Maybe I was being too picky about the lenses Eye-wink

But you know what I mean. Kit lenses are built to a price. They typically have lower build quality like plastic bayonets and lower spec glass without fancy coatings, etc. I'm sure they will seem fantastic compared to pretty much any point and shoot.

For all intents and purposes 1.5 & 1.6 crop are the same so I wouldn't worry about that.

That Nikon kit sounds tempting but it is an old model.

All I'll say about the M is that I was all set to get a mirror less model and was talked out of it by a photog. And am now very happy about that - there's something nice about looking through a proper viewfinder.

My 2¢

If you already have an investment in Canon glass then stay with that. I agree 100% with Robs comments about kit lens. But for only an extra $70 you can't go far wrong plus you have your glass if she wants to get more creative. I can't comment on the mirrorless system so would say go the 650, it looks and feels like a 'real' camera and more importantly it looks and feels like yours too so you will be able to help her.

It's a no-brainer Smiling

PS What glass do you have that you can put on?

thanks guys for the replies.

ps, the 1100D is not out of the picture and I am sure would be the CFO's camera of choice, we may end up with that yet.

Rob, I know exactly what you mean about the viewfinder but I think that is something about our generation, we grew up without the choice of a nice screen on the back of the camera, that was if we were lucky enough to have a camera at all. I thought that was what you meant with the kit lenses and at this stage am happy to work with that.

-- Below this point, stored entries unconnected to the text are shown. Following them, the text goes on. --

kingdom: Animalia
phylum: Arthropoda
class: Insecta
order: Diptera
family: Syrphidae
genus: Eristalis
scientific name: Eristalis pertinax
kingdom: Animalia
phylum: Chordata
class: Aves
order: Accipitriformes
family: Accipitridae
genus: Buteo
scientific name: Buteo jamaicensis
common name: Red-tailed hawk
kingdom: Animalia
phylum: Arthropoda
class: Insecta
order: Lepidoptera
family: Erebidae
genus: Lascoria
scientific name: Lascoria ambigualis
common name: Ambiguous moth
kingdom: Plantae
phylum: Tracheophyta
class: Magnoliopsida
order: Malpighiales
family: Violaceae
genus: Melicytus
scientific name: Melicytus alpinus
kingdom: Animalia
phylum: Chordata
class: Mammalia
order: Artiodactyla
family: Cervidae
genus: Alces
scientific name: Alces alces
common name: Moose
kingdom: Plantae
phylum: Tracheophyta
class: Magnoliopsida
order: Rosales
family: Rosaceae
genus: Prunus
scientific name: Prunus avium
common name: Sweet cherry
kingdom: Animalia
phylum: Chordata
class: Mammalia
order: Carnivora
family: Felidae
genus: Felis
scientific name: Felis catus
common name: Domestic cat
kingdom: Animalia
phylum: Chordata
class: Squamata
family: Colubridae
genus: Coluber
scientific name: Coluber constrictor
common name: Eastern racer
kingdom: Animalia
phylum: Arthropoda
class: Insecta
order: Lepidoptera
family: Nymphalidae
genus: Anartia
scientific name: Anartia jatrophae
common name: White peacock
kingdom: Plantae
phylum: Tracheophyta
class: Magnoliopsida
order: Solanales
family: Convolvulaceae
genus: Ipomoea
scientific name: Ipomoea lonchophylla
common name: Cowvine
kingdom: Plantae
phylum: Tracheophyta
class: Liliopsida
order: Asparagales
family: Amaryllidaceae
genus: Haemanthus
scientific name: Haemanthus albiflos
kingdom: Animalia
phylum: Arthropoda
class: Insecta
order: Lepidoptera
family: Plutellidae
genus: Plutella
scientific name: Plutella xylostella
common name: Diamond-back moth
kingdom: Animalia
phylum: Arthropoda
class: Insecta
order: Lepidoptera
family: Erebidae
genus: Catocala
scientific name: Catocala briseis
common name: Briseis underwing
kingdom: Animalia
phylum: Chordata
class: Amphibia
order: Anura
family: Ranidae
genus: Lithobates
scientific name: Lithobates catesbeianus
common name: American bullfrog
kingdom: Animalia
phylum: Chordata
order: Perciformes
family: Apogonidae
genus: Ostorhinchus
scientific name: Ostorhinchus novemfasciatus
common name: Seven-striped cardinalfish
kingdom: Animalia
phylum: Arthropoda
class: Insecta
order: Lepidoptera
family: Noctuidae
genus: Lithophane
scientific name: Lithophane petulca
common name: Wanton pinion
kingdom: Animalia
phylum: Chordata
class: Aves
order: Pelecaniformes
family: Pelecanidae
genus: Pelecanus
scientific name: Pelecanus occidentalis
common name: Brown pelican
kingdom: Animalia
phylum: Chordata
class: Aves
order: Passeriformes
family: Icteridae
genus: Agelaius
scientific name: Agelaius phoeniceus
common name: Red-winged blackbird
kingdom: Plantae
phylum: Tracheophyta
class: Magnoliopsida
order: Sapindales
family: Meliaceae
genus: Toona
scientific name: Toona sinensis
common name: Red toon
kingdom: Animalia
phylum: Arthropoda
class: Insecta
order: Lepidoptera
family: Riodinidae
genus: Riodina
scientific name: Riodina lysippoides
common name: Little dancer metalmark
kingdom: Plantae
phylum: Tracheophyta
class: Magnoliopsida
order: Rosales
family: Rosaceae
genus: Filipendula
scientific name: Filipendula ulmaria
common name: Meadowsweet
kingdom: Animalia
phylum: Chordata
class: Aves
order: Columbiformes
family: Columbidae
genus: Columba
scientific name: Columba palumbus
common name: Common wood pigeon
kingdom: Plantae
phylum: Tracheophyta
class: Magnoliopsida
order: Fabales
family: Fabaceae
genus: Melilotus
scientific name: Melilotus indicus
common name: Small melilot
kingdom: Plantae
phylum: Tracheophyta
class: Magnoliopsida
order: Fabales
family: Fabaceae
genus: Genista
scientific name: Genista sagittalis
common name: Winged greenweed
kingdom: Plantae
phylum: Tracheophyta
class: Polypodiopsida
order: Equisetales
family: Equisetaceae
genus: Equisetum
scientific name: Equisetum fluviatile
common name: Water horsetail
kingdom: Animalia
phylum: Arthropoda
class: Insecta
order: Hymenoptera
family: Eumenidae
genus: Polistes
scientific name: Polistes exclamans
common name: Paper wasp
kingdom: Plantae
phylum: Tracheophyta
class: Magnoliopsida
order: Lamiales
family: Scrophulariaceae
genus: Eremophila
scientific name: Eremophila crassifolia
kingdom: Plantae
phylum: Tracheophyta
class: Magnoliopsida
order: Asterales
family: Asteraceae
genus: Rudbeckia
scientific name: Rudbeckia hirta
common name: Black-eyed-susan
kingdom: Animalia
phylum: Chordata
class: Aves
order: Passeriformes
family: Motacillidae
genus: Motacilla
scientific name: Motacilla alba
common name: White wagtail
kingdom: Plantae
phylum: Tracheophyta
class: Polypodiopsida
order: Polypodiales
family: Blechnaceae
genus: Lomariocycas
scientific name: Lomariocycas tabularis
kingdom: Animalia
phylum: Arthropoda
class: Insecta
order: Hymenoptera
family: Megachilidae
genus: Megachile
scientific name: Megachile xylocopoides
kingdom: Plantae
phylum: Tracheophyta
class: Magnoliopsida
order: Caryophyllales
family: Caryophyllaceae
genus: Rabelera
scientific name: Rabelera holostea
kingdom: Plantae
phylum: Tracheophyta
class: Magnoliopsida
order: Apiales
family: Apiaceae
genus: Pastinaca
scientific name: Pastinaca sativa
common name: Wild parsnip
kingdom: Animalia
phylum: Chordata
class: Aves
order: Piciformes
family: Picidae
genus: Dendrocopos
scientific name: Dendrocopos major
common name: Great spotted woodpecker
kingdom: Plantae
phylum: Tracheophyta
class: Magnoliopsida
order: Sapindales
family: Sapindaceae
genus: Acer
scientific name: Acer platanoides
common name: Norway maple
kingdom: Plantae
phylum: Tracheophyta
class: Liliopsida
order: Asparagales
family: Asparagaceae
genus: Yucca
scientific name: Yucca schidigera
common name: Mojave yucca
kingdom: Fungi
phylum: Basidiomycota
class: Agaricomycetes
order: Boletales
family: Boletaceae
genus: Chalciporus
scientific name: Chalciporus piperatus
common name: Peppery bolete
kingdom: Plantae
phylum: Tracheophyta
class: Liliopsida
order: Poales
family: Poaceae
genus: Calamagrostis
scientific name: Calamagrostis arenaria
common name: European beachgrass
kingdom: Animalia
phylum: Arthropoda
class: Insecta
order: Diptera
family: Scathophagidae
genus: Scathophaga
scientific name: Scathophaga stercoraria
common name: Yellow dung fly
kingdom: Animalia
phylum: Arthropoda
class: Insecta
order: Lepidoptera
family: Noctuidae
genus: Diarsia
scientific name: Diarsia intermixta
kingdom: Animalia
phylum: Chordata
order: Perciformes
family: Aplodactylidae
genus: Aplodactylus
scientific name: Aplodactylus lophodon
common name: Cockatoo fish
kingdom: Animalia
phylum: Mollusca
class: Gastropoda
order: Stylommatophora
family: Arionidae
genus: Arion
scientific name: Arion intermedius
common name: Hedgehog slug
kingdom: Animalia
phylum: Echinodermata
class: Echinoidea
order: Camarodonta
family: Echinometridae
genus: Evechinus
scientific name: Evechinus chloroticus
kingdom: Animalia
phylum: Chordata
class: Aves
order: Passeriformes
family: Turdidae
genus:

If the passion grows as she gets older then better lenses can always come then.

Phil, as for the lenses I already have, well they are nothing flash. A Canon EF 28-80 1:3.5 - 5.6 II and a Canon EF 75 - 300mm 1:4-5.6 III USM which is fast and relatively quiet but as I mentioned earlier neither of them have image stabilisation and I have been told both "may" be too noisy for video work. They do though give her a greater choice out of the box without any initial extra outlay for us, this at least lets us spend a little more on a better body now.

Again thanks for the replies and the advice.

Then can I reccommend you get a 50mm prime - Canon do an f1.8 for not many dollars. For the price it's cracking and fully open will make the images looking stunning. I'm a sucker for DOF (have the f1.4 version). Actually on a crop sensor you could probably do with getting a 35mm.

Kit, One other thing is that my daughter takes the stand every time she takes the camera to school and I think she ends up doing as many video's or still movies as straight photos.

btw we also looked at the 650 and essentially went with the 1100 because it was on special at the time. It meant she had the option of getting the stabilising lenses but has never actually asked for them.

for $125 a f1.8 50mm prime is awesome!! Although on the crop sensors i.e. cameras in the list it will end up being a 75mm which might be a bit much or you can go a 35mm prime but they cost around $300.00. I think you guys are giving kit lenses a hard time..yes maybe the big lenses are a bit iffy but my nikor 18-55 is a great little bit of kit and i bought it by itself. The 18-55 is plenty for someone starting out in photography.